Automatic Prefill Router Activation

The prefill router is automatically created when:

  1. A decode model is registered, for example via register_model() with ModelType.Chat | ModelType.Completions.
  2. A prefill worker is detected with the same model name and WorkerType.Prefill.

Key characteristics of the prefill router:

  • Always disables active block tracking (track_active_blocks=false) since prefill workers do not perform decode.
  • Seamlessly integrates into the request pipeline between preprocessing and decode routing.
  • Falls back gracefully to decode-only mode if prefill fails or no prefill workers are available.

Key characteristics of the decode routing stage in disaggregated mode:

  • Disables overlap scoring (overlap_score_credit=0) because decode routing should not chase prefix reuse.
  • Disables KV reuse assumption (assume_kv_reuse=false) unless the backend can truly deduplicate transferred blocks.
  • Disables prefill-token tracking (track_prefill_tokens=false) so decode-side load reflects decode work rather than already-completed prompt work.

Setup Example

When both workers are registered, requests are automatically routed.

1# Decode worker registration (in your decode worker)
2decode_endpoint = runtime.endpoint("dynamo.decode.generate")
3
4await register_model(
5 model_input=ModelInput.Tokens,
6 model_type=ModelType.Chat | ModelType.Completions,
7 endpoint=decode_endpoint,
8 model_name="meta-llama/Llama-2-7b-hf",
9 worker_type=WorkerType.Decode,
10 needs=[[WorkerType.Prefill]],
11 # ... other parameters
12)
13
14await decode_endpoint.serve_endpoint(decode_handler.generate)
15
16# Prefill worker registration (in your prefill worker)
17prefill_endpoint = runtime.endpoint("dynamo.prefill.generate")
18
19await register_model(
20 model_input=ModelInput.Tokens,
21 model_type=ModelType.Empty, # prefill workers expose no OpenAI surface
22 endpoint=prefill_endpoint,
23 model_name="meta-llama/Llama-2-7b-hf",
24 worker_type=WorkerType.Prefill,
25 needs=[[WorkerType.Decode]],
26 # ... other parameters
27)
28
29await prefill_endpoint.serve_endpoint(prefill_handler.generate)

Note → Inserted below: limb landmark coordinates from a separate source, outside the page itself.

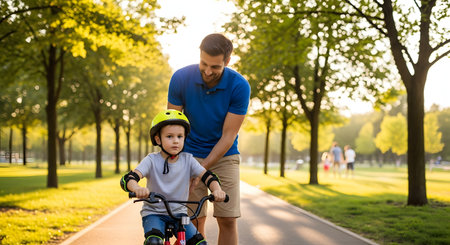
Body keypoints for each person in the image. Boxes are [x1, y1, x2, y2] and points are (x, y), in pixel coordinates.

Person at [167, 33, 251, 245]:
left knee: (227, 218)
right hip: (188, 154)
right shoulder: (180, 78)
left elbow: (229, 135)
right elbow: (173, 126)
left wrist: (202, 170)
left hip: (224, 155)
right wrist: (178, 165)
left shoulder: (239, 86)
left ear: (227, 61)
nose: (207, 71)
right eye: (204, 63)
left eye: (215, 67)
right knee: (192, 220)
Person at [120, 110, 227, 245]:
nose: (176, 141)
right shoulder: (151, 160)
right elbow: (129, 178)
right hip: (154, 213)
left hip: (180, 215)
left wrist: (216, 190)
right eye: (169, 136)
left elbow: (208, 177)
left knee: (200, 243)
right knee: (154, 242)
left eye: (180, 136)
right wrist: (137, 188)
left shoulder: (188, 160)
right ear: (158, 139)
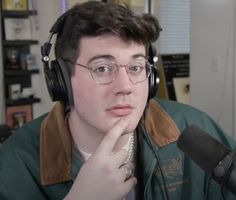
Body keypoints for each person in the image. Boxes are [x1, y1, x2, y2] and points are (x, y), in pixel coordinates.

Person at [0, 1, 235, 200]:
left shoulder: (193, 128)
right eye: (102, 68)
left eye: (135, 67)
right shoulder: (13, 164)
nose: (125, 87)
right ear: (61, 80)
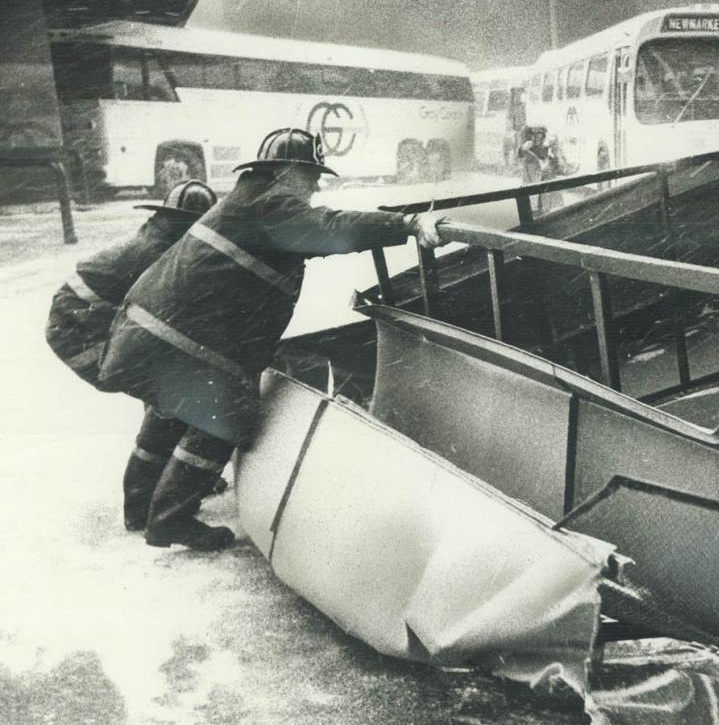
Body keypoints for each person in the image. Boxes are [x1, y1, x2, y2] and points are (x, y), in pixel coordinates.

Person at [96, 129, 444, 551]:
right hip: (177, 339)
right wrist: (406, 224)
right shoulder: (271, 202)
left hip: (151, 333)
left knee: (168, 414)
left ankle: (139, 509)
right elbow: (327, 228)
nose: (316, 185)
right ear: (286, 172)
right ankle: (170, 520)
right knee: (223, 415)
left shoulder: (248, 202)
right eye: (311, 175)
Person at [45, 180, 221, 533]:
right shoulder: (161, 253)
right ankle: (144, 503)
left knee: (166, 390)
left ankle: (159, 485)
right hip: (78, 333)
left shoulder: (157, 237)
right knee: (171, 399)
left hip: (81, 323)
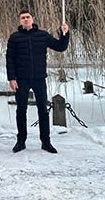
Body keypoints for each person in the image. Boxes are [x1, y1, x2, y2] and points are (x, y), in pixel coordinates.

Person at [6, 10, 69, 154]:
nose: (25, 19)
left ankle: (46, 142)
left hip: (39, 78)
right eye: (23, 18)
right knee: (21, 110)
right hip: (21, 79)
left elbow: (60, 47)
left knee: (43, 110)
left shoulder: (43, 35)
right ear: (20, 21)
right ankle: (21, 141)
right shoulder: (15, 37)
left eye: (28, 17)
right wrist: (12, 78)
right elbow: (10, 58)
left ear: (32, 19)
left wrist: (64, 34)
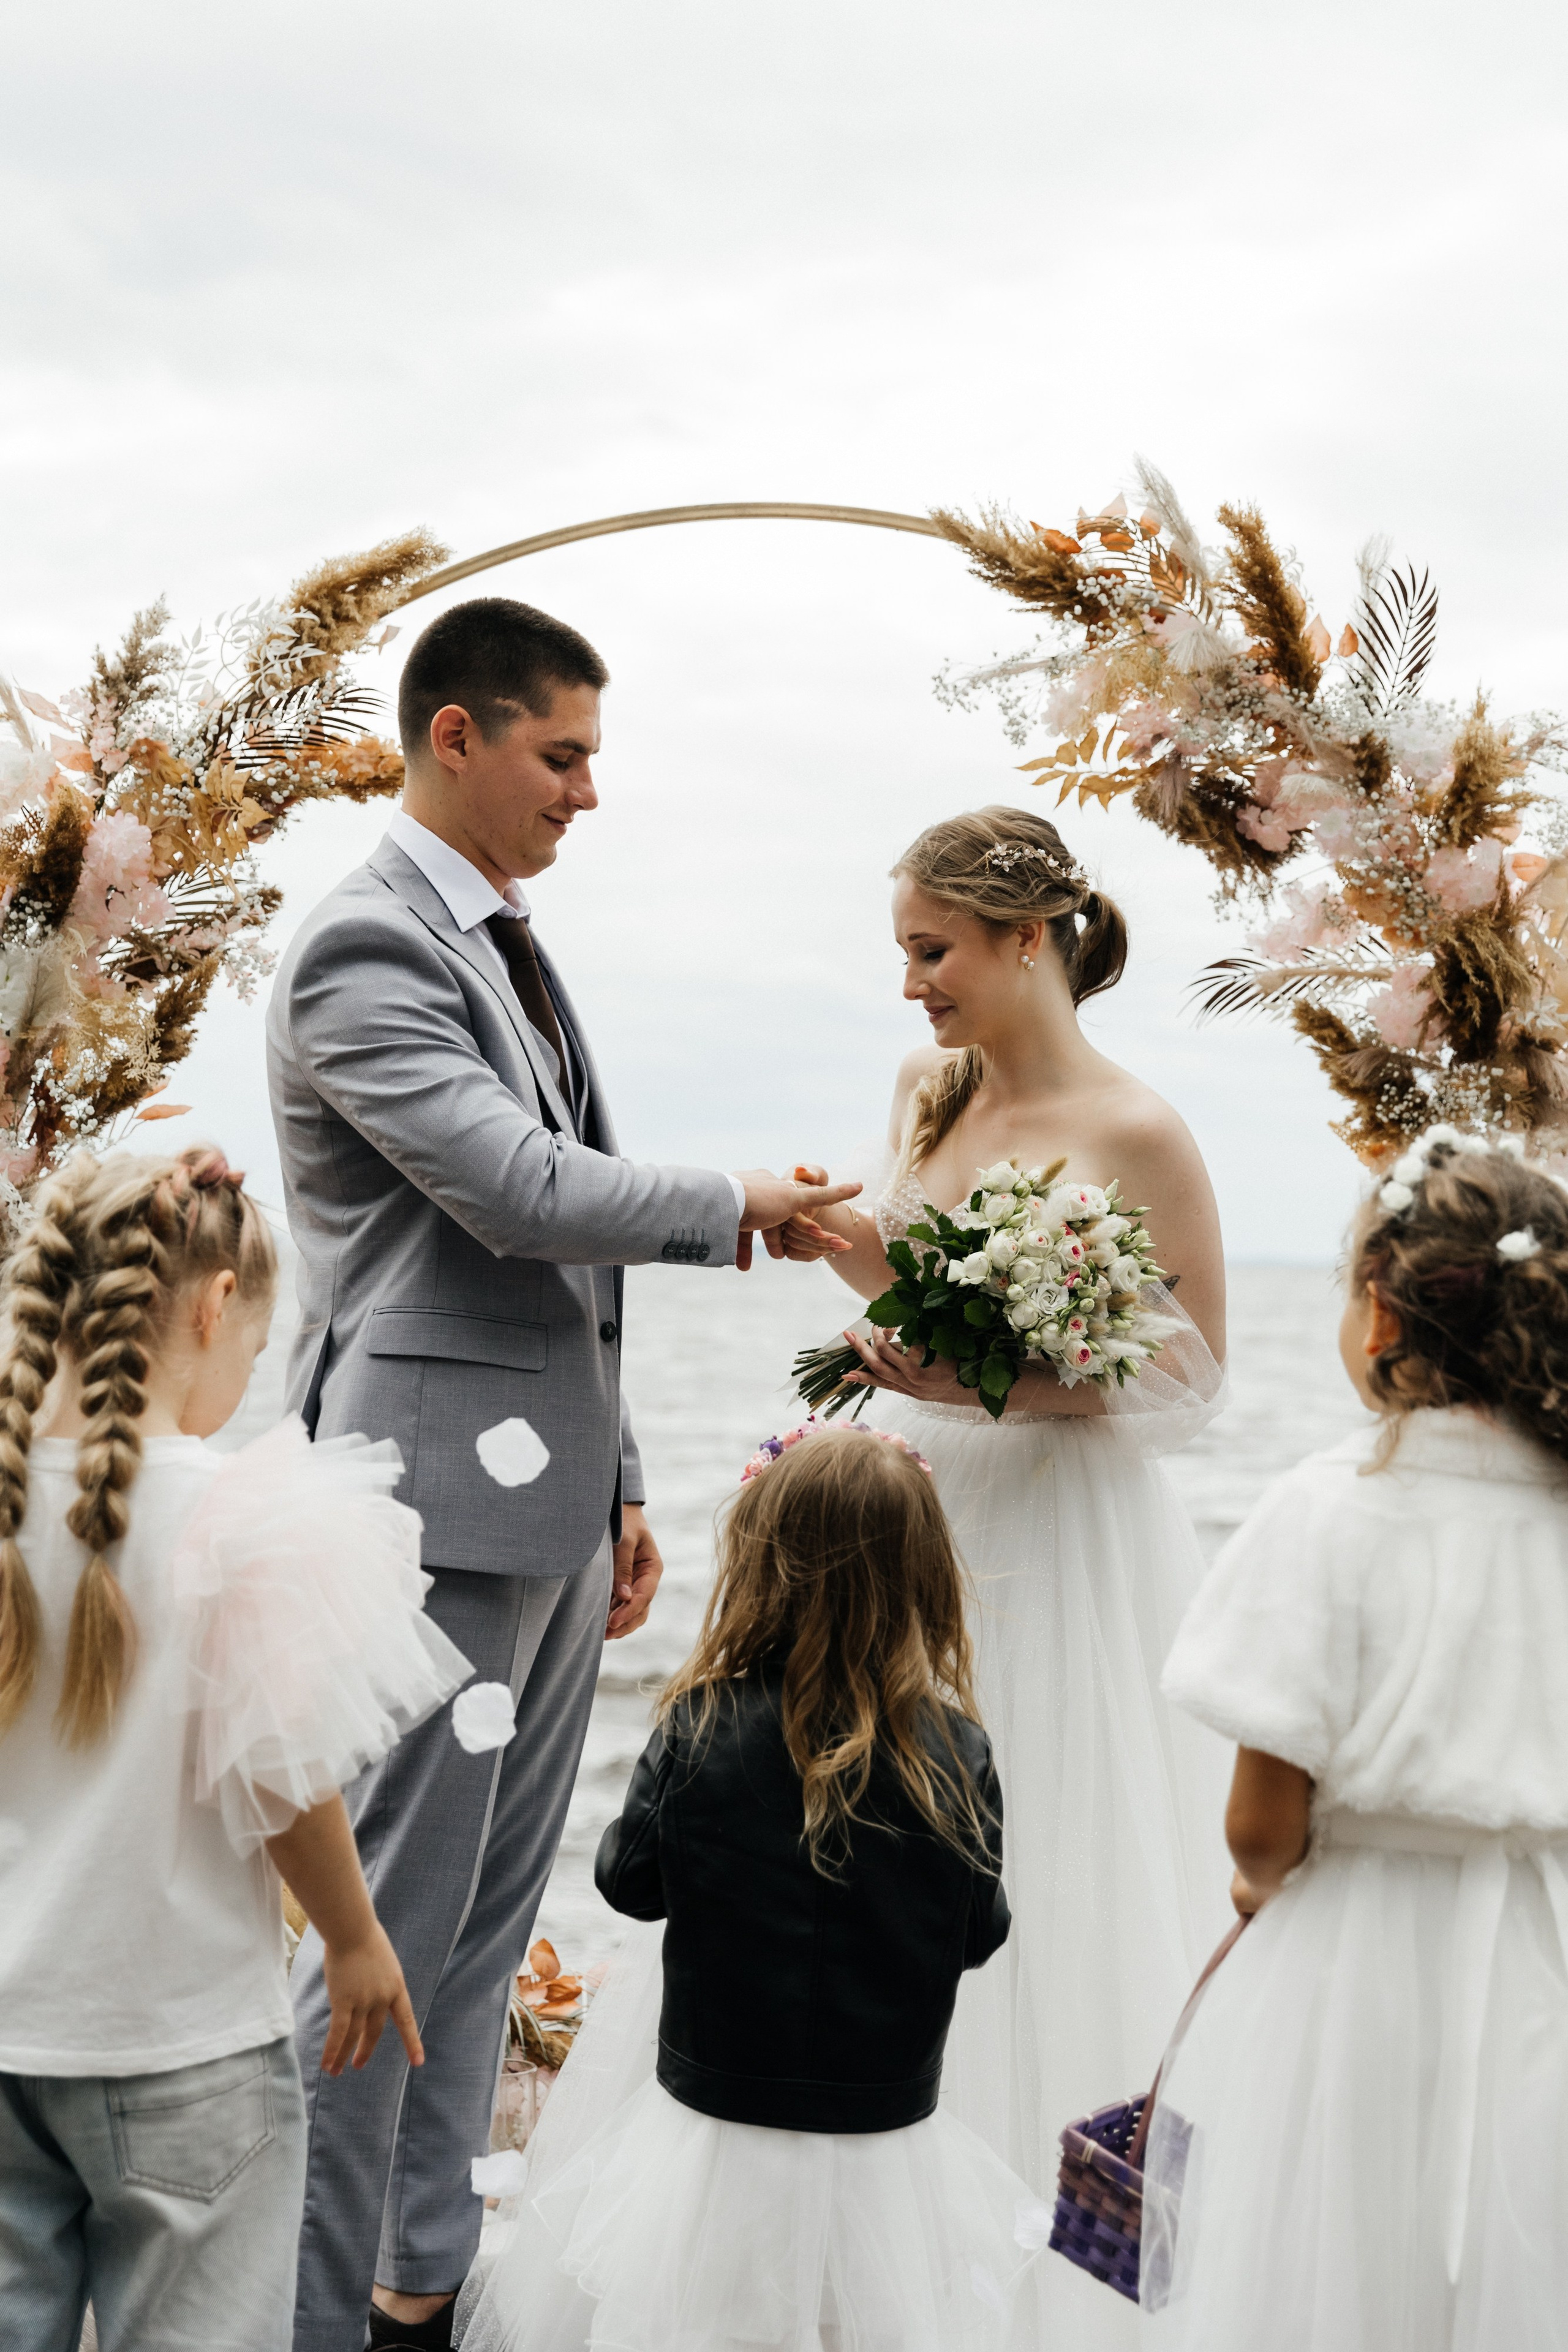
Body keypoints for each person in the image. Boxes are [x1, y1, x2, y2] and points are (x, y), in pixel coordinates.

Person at [266, 595, 858, 2352]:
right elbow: (514, 1190)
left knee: (480, 1933)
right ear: (458, 735)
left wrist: (618, 1488)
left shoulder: (506, 938)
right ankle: (309, 2318)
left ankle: (416, 2291)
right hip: (428, 1514)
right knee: (376, 1950)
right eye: (563, 754)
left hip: (534, 1503)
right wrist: (738, 1198)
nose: (588, 794)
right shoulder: (363, 950)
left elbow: (552, 1288)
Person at [786, 805, 1232, 2345]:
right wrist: (841, 1257)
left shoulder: (1138, 1133)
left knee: (1044, 1857)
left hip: (1058, 1527)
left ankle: (1039, 2258)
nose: (912, 985)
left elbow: (1186, 1383)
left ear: (1026, 937)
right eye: (905, 954)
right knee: (861, 1837)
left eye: (932, 951)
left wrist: (980, 1383)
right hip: (919, 1512)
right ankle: (854, 2221)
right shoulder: (926, 1089)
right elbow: (917, 1292)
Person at [0, 1146, 468, 2352]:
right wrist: (356, 1938)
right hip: (186, 2045)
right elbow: (280, 1774)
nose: (248, 1380)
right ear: (213, 1308)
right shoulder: (238, 1512)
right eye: (254, 1355)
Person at [461, 1421, 1052, 2352]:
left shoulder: (701, 1721)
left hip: (717, 2128)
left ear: (763, 1563)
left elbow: (628, 1882)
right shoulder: (957, 1750)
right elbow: (979, 1931)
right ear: (925, 1576)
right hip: (885, 2133)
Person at [1142, 1128, 1568, 2349]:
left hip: (1357, 1967)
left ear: (1377, 1315)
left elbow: (1261, 1829)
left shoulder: (1329, 1509)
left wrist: (1252, 1879)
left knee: (1329, 2265)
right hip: (1545, 1944)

The automatic disaggregated routing setup described here is currently supported by the integrated dynamo.frontend path. It is not provided as a single turnkey mode by the standalone Python router (python -m dynamo.router). If you build this topology with standalone routers, you must launch and connect the prefill and decode routing stages yourself and handle request handoff, including the disaggregated_params returned by prefill. For an advanced reference, see the Global Router, which composes local prefill and decode router pools explicitly.

Request Flow

The following diagram shows an overview of the major components in disaggregated serving:

When topology-aware KV transfer is enabled, the prefill router also derives decode RoutingConstraints from the selected prefill worker’s runtime topology metadata before the request enters the decode router.